The men would know better than me if they make for a more powerful deterrent.
But I am sure that whether they are 3G, 4G or 5G equipment, there must still be men (or women) to operate them or become what is known as boots on the ground.
I wonder if the Ukrainian men left behind know how to handle a rifle or other military equipment. But I know that the men here can, because they have been trained intensively through NS and regularly during their reservist call-ups. I see our men walk out of their homes in uniform when a logo pops up on television. This mere female doesn’t know what the logos stand for or who they apply to. But the men do.
Some men reading this will by now say that I know nothing about NS because I haven’t gone through it, and did not volunteer to join the armed forces in some capacity. Hypocrite, they say. Don’t talk so much, they say. I will put it this other way: I belong to the other half of the country who will support our men whole-heartedly. And I, for one, am more than sure that I will carry a gun if need be – and not flee the country.
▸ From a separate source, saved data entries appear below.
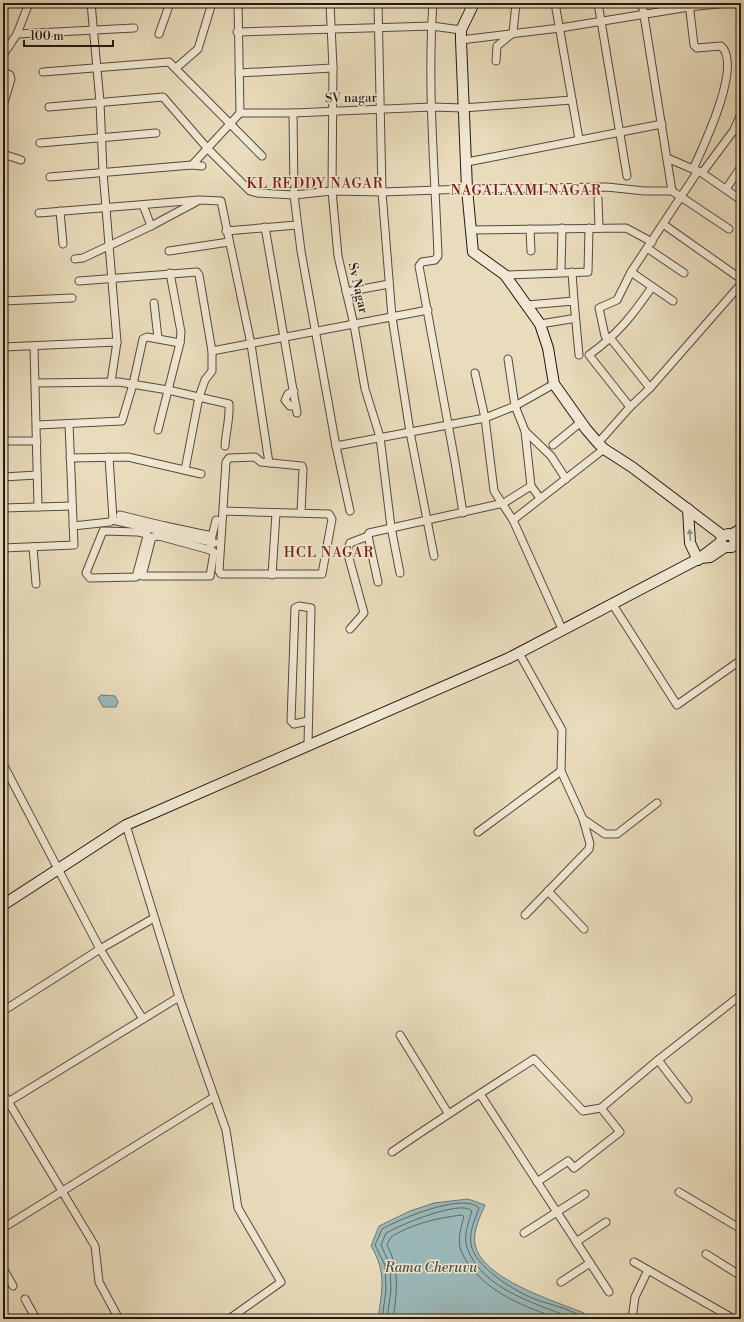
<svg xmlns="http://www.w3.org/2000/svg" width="744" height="1322" font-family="'Libre Bodoni',serif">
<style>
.water{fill:#9bb9ba;stroke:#6b7976}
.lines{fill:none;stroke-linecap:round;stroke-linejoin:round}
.shore{stroke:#5e6966;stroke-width:1}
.street-casing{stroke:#544a3c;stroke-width:9}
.secondary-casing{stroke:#221911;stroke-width:12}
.street{stroke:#f1e8d3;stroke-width:7}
.secondary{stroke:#f1e8d3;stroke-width:10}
.oneway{fill:#948b7c}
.labels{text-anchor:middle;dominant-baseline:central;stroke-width:3;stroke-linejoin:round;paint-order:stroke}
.street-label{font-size:13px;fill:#221911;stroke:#f1e8d3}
.neighbourhood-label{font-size:14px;letter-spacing:1px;fill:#7a1f14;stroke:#f1e8d3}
.water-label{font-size:14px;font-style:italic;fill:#4c514c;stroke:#f1e8d3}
</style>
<rect width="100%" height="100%" fill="#e9dcbc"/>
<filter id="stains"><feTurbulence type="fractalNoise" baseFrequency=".005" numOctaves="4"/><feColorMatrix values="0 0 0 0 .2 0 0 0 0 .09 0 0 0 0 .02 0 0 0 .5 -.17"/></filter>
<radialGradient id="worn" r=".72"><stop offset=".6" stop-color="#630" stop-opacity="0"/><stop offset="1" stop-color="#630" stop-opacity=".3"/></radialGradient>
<g class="water">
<polygon points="101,695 115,696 118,702 116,707 103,707 98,698"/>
<path d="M 468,1199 L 485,1205 C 480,1217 473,1230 475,1244 C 481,1279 555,1301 584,1313 L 589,1319 L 378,1319 C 382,1289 387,1273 371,1246 L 379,1226 L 410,1211 L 434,1203 Z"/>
</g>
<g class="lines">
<g class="shore">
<path d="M 382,1319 L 386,1290 L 385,1265 L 375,1245 L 382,1229 C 400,1219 463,1192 479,1208 C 475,1220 469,1231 471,1244 C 474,1266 513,1290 532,1298 C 545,1304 573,1308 583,1319"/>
<path d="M 387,1319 L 391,1290 L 390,1265 L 381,1245 L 386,1233 C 400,1225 461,1199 472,1211 C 469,1221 463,1236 467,1247 C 480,1289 538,1304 574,1319"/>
<path d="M 393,1319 C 397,1293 400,1269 387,1245 L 391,1237 C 412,1224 436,1218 462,1215 L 464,1217 C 461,1227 458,1237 460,1247 C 462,1256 469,1265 474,1271 C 498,1298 526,1306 558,1319"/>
</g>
<g class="street-casing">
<g id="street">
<polyline points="91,3 100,102 103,172 117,342 111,382"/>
<polyline points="238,3 240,113 293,113 432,107 463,108 572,100"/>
<polyline points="330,3 333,68 332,191 338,256 354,325 365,389 380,437 391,527 400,573"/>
<polyline points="378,3 382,192 392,317 410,432 434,556"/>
<path d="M 433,3 C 427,87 435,172 438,256 L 435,260 L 422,262 L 419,266 L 455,462 L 463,513"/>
<polyline points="555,3 579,139"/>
<polyline points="598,3 627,176"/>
<polyline points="642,3 672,191"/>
<path d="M 689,3 L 694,45 L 697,48 L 721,46 C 743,65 703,147 693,169"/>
<polyline points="237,32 432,26 461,30"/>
<polyline points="17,34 134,28"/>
<polyline points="159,34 170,3"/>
<polyline points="461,40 560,28 689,7 728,3"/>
<polyline points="3,55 17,34 29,3"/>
<polyline points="496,61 497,46 513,33 516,3"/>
<polyline points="176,68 198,49 212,3"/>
<polyline points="3,72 10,75 11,79 3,106"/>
<polyline points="43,72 169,62 262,156"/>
<polyline points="239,73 333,68"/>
<polyline points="49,107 163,97 208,149 250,191 257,193 294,195 332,191 382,192 467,189 607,187 644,191 672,191 729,229"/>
<polyline points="293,113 294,195 301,251 336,446 350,511"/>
<polyline points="741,114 734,130 741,133"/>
<polyline points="40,143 156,133"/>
<polyline points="3,154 21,160"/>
<polyline points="667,158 702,173 741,200"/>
<polyline points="467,162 662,124"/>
<polyline points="192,165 240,113"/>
<polyline points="702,173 734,130"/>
<polyline points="50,177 192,165 202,166"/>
<polyline points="726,189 741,167"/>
<polyline points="598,199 599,228"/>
<polyline points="143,205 151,226"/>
<polyline points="60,211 63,244"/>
<polyline points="39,213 199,200 221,201 251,344 269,463"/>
<polyline points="663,224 741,279"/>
<polyline points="265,227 297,413"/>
<polyline points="530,229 531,251"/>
<polyline points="470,230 626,228 652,242"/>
<polyline points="226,231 297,225"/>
<polyline points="647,248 684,273"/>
<polyline points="169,251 229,242"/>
<polyline points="75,259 83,258 151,226 196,202"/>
<polyline points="561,271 562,228"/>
<polyline points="572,272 574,301"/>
<polyline points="631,272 673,301"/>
<polyline points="505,275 588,272 589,228"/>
<polyline points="79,281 197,272 199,275 212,351 212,371 205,380 199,397 185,470"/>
<polyline points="346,292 389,284"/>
<polyline points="3,301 72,298"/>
<polyline points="154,303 158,338"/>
<polyline points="527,305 574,301 579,355"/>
<polyline points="540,324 571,319"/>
<polyline points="34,346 38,507"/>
<polyline points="3,347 117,342"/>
<polyline points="212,351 428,310"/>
<polyline points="475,373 485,418 494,491 513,520"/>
<path d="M 35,383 L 119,382 L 168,390 L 229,404 C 230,418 226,431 225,446"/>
<polyline points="650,388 611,339 605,336 599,308 617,300 631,272 698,171"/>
<polyline points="294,391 288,394 285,400 290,406 296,406"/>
<path d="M 630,407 L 589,355 C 618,334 632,316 652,287"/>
<polyline points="37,425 122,421 133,384 143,339 147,337 180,343"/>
<polyline points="158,430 180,343 181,332 170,273"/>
<polyline points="525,431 551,456 566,479"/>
<polyline points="3,441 37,441"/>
<polyline points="598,443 630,407 650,388 741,284"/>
<polyline points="553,445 581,422"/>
<polyline points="336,446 485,418 515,406 554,384"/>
<polyline points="70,458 128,457 201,474"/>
<polyline points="3,477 37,475"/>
<polyline points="531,486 540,498"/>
<polyline points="3,508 72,506"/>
<polyline points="223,511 329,514 332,519 322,574 221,574 219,571 226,462 229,458 255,457 261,462 302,466 303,469 301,513"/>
<polyline points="120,515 165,526"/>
<polyline points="112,520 215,543"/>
<polyline points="73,526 110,522 113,519 109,457"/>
<polyline points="138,532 147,534 147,536 136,577 90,578 86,573 103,531 138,532 140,527"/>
<polyline points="159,536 152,537 142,576 210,576 214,552 210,550"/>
<polyline points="212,536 210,550 159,536 165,526 212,536 216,520"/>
<polyline points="33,547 36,584"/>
<polyline points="3,548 74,545 69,424"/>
<polyline points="272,575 276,513"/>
<polyline points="378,582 368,536 369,533 504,503 531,486 525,431 515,406 508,359"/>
<polyline points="613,605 677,705 741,660"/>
<polyline points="350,629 364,613 347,551 350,543 368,536"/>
<polyline points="563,631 513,520 604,449"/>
<polyline points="519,653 562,730 561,771 583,819 590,844 589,849 525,915"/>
<polyline points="308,721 294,724 291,721 295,608 299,606 311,608 308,745"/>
<polyline points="3,764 100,949 143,1019"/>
<polyline points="583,819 605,834 617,834 657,803"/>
<polyline points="126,825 179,997 226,1130 238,1208 281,1282 229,1319"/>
<polyline points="478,832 561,771"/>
<polyline points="548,891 584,929"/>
<polyline points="3,1011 100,949 154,918"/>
<polyline points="400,1035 448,1113"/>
<polyline points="658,1060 688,1099"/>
<polyline points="3,1093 95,1246 99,1282 119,1319"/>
<polyline points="480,1094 609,1292"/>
<polyline points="8,1102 179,997"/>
<path d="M 392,1152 C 438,1120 486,1090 534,1059 L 583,1111 L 601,1108 L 658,1060 L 741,995"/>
<polyline points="537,1182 568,1161 574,1168 620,1132 601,1108"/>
<polyline points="679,1192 741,1229"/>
<polyline points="3,1228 214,1097"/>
<polyline points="524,1233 585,1194"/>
<polyline points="576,1242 606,1222"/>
<polyline points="706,1254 741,1276"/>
<polyline points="634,1262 734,1319"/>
<polyline points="3,1268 13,1286"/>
<polyline points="561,1282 590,1263"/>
<polyline points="25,1299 36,1319"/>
<polyline points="632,1319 635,1297 648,1270"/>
<polyline points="740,1319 741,1318"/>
</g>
</g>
<g class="secondary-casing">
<g id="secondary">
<polyline points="474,3 461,30 461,40 467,189 473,252 505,275 540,324 548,348 554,384 586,429 598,443 604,449 632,467 723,536"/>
<polyline points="688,509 690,543 698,560"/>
<polyline points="731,535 741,529"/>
<polyline points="700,558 710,557 725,547 732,547 735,543 733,536 728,534 723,536 721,540"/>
<polyline points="3,905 126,825 509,658 700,558 721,542"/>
</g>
</g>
<use href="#street" class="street"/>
<use href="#secondary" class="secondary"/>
</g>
<defs><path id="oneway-solid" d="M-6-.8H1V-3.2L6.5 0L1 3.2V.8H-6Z"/></defs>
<use class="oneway" href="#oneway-solid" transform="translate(690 535) rotate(-95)"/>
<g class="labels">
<g class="street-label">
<text transform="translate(351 98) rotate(-1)">SV nagar</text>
<text transform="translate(358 288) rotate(77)">Sv Nagar</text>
</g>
<g class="neighbourhood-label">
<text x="315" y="184">KL REDDY NAGAR</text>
<text x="526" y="191">NAGALAXMI NAGAR</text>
<text x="329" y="553">HCL NAGAR</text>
</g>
<g class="water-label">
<text x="431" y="1268">Rama Cheruvu</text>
</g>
</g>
<rect width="744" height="1322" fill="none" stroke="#e9dcbc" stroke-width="16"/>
<rect x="4" y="4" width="736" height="1314" fill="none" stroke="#221911" stroke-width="2"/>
<rect x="8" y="8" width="728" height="1306" fill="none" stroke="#221911"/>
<path d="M24 40v6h89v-6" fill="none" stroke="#221911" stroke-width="2"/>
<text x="30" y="40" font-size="12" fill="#221911" stroke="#f1e8d3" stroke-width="3" paint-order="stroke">100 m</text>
<rect width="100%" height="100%" filter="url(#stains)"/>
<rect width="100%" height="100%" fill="url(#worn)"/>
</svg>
My worry, really, is about the Singapore diaspora. Will they return home or thank their lucky stars that they are abroad when the country is in a time of need? Will our able-bodied take the first plane out of the country with their families, knowing full well that the Singapore passport would be welcomed anywhere in the world?
I take heart in the heroic tales of defiance on the part of Ukrainians whom, we are told, have managed to slow down the pace of the Russian invasion. They might well be propaganda to urge support for the Ukrainians and lift morale – even fake news.
I want to think that they are all true.